Bean supplier - Belco

Photographs - Belco

Lachuá

Guatemala

 

The Lachuá region is home to a pristine cenote lake within a national park (which has been a protected RAMSAR site since 2006) and to communities of indigenous Q’eqchi’ Maya families.

Cacao Verapaz works in partnership with two smallholder associations located around the lake, ASODIRP and KATBALPOM. Together with three additional associations of other products like cardamom and chili peppers, they are leaders in creating economic incentives to develop and maintain biodiverse agroforestry buffer zones around the lake.

The communities work together to use sustainable agroforestry as a buffer, protecting the area from industrial palm oil development and other forms of extractive agriculture pervasive in northern Guatemala. The producers of Lachuá are highly professional and efficient.

The cacao farms in the Lachuá region are planted amidst lush karstic limestone hills that rise up from the rolling verdant landscape. Planted in more recent decades with a combination of trees selected locally for performance and flavour, the Lachuá cacao is complex and has a fascinating flavour profile.

Bean supplier - Uncommon Cacao

Photographs - Uncommon Cacao

Berau

Borneo

 

East Kalimantan was once the leading cacao growing region in Indonesia.

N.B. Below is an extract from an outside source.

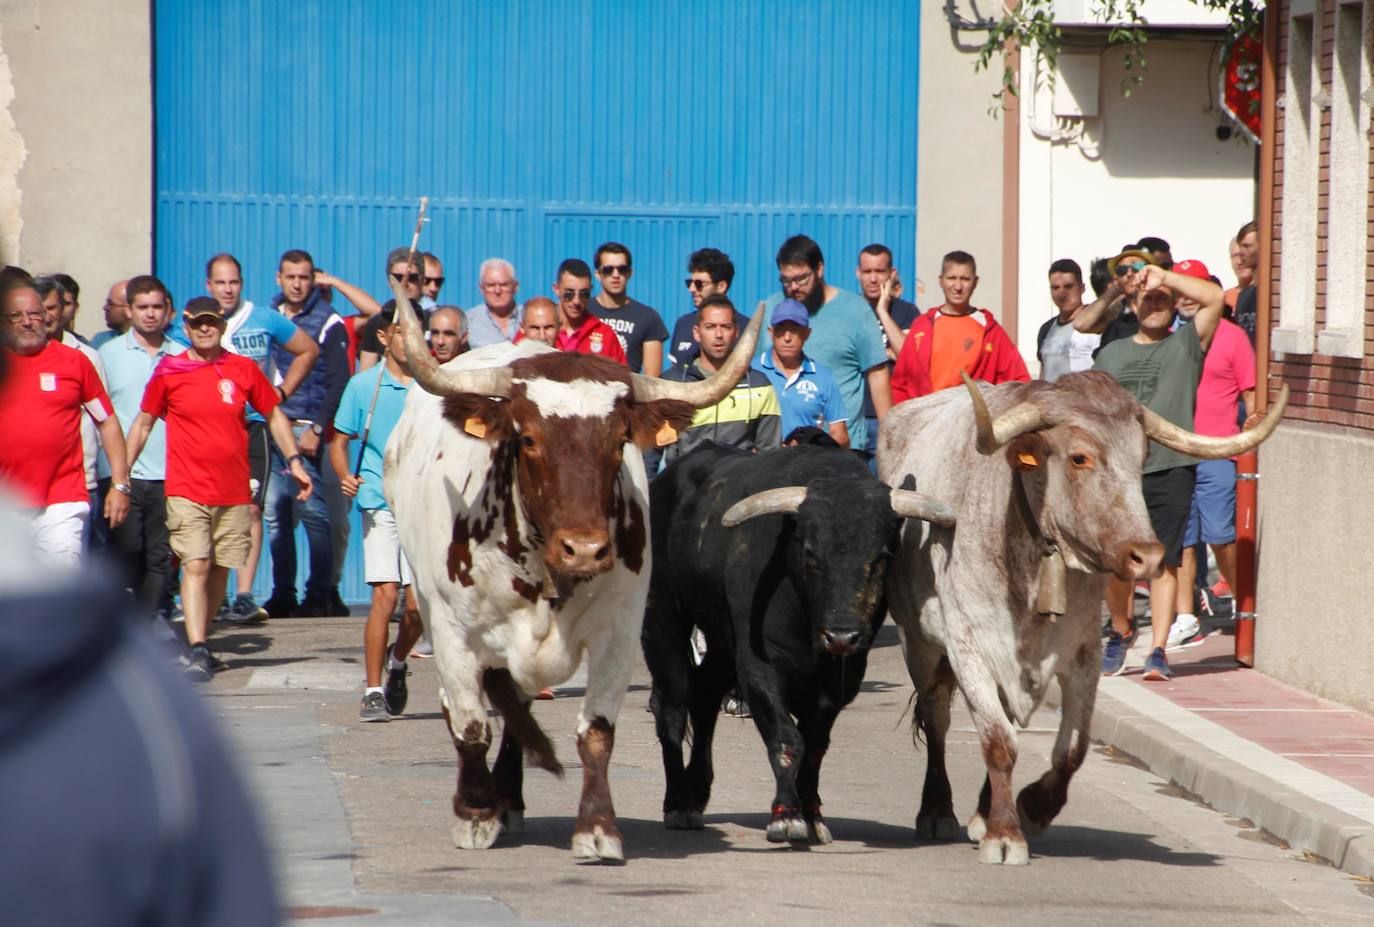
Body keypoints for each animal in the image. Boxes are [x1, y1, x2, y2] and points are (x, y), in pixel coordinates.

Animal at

Following an outbreak of the black pod disease in the 1990s however the Government moved most of the bulk production to Sulawesi.

The cooperative “Berau Cocoa” was founded in 2018 with the goal to rehabilitate the remaining treestock and promote cacao as alternative income source for the local farmers in an area which has traditionally been known for its coal mining industry.

Today, 168 farmers grow cacao on approx. 300 hectares. The Berau Cocoa team have been supported by a senior researcher from ICCRI who has supervised and trained the team in best practice farming and post-harvest handling methods.

Fermentation is undertaken in 2-tiered wooden boxes in a central fermentation station over 5 days. Drying takes 4 to 5 days in indirect sun on raised drying tables.